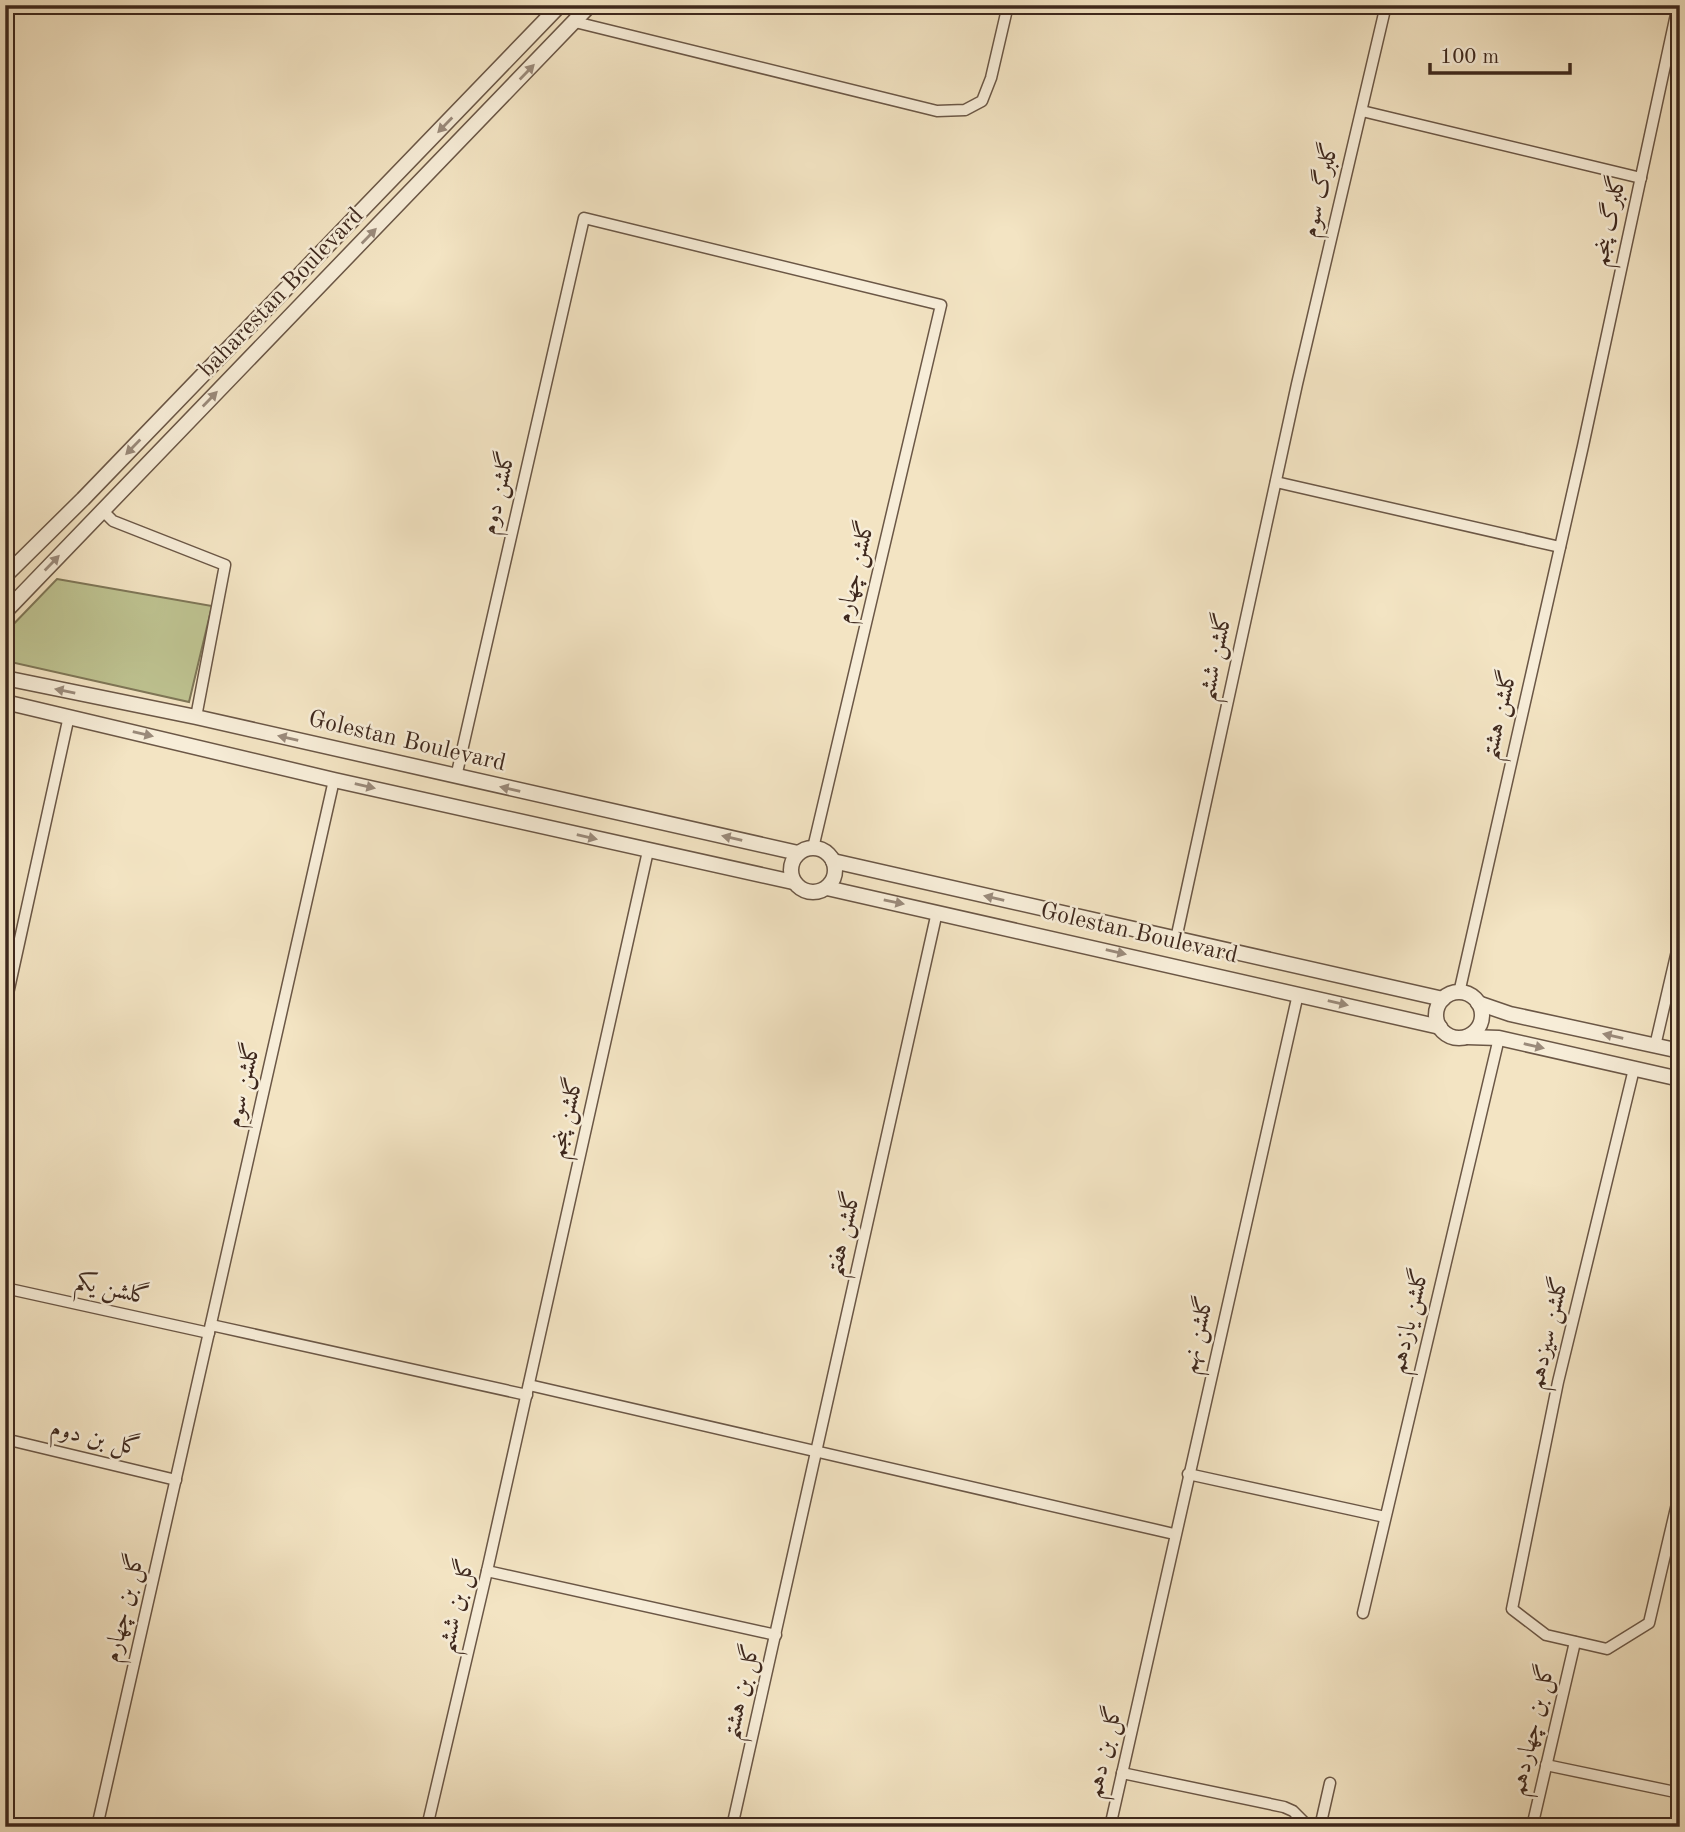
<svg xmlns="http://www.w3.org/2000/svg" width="1685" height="1832" font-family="'Old Standard TT',Amiri,serif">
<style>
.green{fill:#bec391;stroke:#7e7657;stroke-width:2}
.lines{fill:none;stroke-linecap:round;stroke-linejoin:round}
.minor-casing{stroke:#6b5746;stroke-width:13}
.tertiary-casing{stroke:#6b5746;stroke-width:17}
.minor{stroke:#f7edd8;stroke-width:10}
.tertiary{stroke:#f7edd8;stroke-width:14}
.oneway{fill:#9a8a7a}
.labels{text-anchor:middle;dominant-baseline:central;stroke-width:5;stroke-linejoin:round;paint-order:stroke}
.street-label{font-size:24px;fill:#3e281d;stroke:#f7edd8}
</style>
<rect width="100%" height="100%" fill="#f3e4c3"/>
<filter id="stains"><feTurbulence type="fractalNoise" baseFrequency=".00286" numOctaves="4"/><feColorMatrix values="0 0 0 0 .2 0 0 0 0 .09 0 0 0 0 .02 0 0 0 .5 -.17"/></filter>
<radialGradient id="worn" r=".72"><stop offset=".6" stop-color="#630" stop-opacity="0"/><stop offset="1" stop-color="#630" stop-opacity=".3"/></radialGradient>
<polygon class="green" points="57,579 212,606 189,702 6,661 5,633"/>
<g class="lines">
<defs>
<g id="minor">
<polyline points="575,22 937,111 965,110 982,101 991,78 1008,5"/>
<polyline points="1362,111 1641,178"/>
<polyline points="1276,482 1560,547"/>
<polyline points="102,510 113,521 225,565 196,717"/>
<polyline points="456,777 584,218 941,305 813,848"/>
<polyline points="1176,939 1297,384 1386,5"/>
<polyline points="1459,993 1583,446 1678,5"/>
<polyline points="5,1007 69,716"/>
<polyline points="1655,1046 1680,938"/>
<polyline points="1634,1069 1558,1382 1512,1609 1546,1635 1607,1649 1649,1623 1680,1491"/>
<polyline points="5,1288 209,1333"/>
<polyline points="211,1325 527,1395"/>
<polyline points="529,1385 1174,1534"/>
<polyline points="5,1439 176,1480"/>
<polyline points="1188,1474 1385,1517"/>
<polyline points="487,1571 776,1635"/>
<polyline points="1363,1613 1499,1038"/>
<polyline points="1546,1765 1680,1793"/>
<polyline points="1122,1773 1284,1807 1293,1811 1309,1827"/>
<polyline points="97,1827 334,780"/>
<polyline points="427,1827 487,1571 648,851"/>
<polyline points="732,1827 937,912"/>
<polyline points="1110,1827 1298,994"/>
<polyline points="1320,1827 1330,1783"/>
<polyline points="1532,1827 1575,1642"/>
</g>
<g id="tertiary">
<polyline points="5,576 83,499 560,5"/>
<polyline points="5,612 590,5"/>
<polyline points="5,678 196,717 798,853"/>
<polyline points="5,702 334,780 793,882"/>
<circle cx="813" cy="870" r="22"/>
<polyline points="833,861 1443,999"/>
<polyline points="827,888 1440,1027"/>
<circle cx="1459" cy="1015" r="23"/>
<polyline points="1478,1003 1510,1014 1680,1051"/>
<polyline points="1467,1037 1499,1038 1680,1079"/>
</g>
</defs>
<use href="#minor" class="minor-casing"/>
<use href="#tertiary" class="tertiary-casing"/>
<use href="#minor" class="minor"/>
<use href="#tertiary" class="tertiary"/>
</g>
<defs><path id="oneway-solid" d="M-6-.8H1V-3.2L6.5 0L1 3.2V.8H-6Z" transform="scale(1.75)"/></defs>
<g class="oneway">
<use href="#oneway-solid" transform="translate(527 72) rotate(-46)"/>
<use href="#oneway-solid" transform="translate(445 125) rotate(134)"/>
<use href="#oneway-solid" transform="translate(369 236) rotate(-46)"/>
<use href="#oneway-solid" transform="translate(210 399) rotate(-46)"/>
<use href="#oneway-solid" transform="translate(133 447) rotate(134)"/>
<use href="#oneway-solid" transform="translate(52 563) rotate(-46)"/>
<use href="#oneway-solid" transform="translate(65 691) rotate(-168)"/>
<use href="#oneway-solid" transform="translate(143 734) rotate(13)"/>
<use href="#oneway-solid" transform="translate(288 738) rotate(-167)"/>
<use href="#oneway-solid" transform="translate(365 786) rotate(13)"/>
<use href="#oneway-solid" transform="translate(510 789) rotate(-167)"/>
<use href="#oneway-solid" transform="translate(587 837) rotate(13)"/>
<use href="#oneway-solid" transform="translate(732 838) rotate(-167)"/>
<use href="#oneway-solid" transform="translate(994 898) rotate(-167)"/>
<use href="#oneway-solid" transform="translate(894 902) rotate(12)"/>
<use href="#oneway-solid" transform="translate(1116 952) rotate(13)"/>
<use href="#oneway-solid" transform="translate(1338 1003) rotate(13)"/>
<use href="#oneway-solid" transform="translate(1613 1036) rotate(-167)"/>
<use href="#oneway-solid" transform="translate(1534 1046) rotate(13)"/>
</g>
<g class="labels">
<g class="street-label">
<text transform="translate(1321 190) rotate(-77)">گلبرگ سوم</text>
<text transform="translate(1610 221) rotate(-78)">گلبرگ پنجم</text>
<text transform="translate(282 293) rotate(-46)">baharestan Boulevard</text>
<text transform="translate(499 493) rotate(-77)">گلشن دوم</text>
<text transform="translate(856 572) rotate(-77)">گلشن چهارم</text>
<text transform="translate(1216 657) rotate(-78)">گلشن ششم</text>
<text transform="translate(1500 715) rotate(-77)">گلشن هشتم</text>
<text transform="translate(407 742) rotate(13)">Golestan Boulevard</text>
<text transform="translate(1139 934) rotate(13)">Golestan Boulevard</text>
<text transform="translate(244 1085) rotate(-77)">گلشن سوم</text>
<text transform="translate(567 1118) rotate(-77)">گلشن پنجم</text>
<text transform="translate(844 1234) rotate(-77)">گلشن هفتم</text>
<text transform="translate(112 1290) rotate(13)">گلشن یکم</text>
<text transform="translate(1410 1321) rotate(-77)">گلشن یازدهم</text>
<text transform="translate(1549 1333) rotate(-77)">گلشن سیزدهم</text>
<text transform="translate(1198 1335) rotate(-77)">گلشن نهم</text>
<text transform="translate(95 1439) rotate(13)">گل بن دوم</text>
<text transform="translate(457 1606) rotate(-77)">گل بن ششم</text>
<text transform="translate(125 1608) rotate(-77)">گل بن چهارم</text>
<text transform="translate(742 1692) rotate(-77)">گل بن هشتم</text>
<text transform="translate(1533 1730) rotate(-77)">گل بن چهاردهم</text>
<text transform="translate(1105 1752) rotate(-77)">گل بن دهم</text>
</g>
</g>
<rect width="1685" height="1832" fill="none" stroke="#f3e4c3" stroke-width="28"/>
<rect x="7" y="7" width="1671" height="1818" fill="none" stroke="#3e281d" stroke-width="3.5"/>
<rect x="14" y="14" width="1657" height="1804" fill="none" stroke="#3e281d" stroke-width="2"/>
<path d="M1430 63v10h140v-10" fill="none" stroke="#3e281d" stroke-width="3.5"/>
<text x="1440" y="63" font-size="21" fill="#3e281d" stroke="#f7edd8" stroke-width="5" paint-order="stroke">100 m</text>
<rect width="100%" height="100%" filter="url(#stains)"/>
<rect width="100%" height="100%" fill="url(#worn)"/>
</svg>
====================
• _What this task involves_: In the listing above, find the lines holding the word "round" and copy them.

• _Response area_:
.lines{fill:none;stroke-linecap:round;stroke-linejoin:round}
.labels{text-anchor:middle;dominant-baseline:central;stroke-width:5;stroke-linejoin:round;paint-order:stroke}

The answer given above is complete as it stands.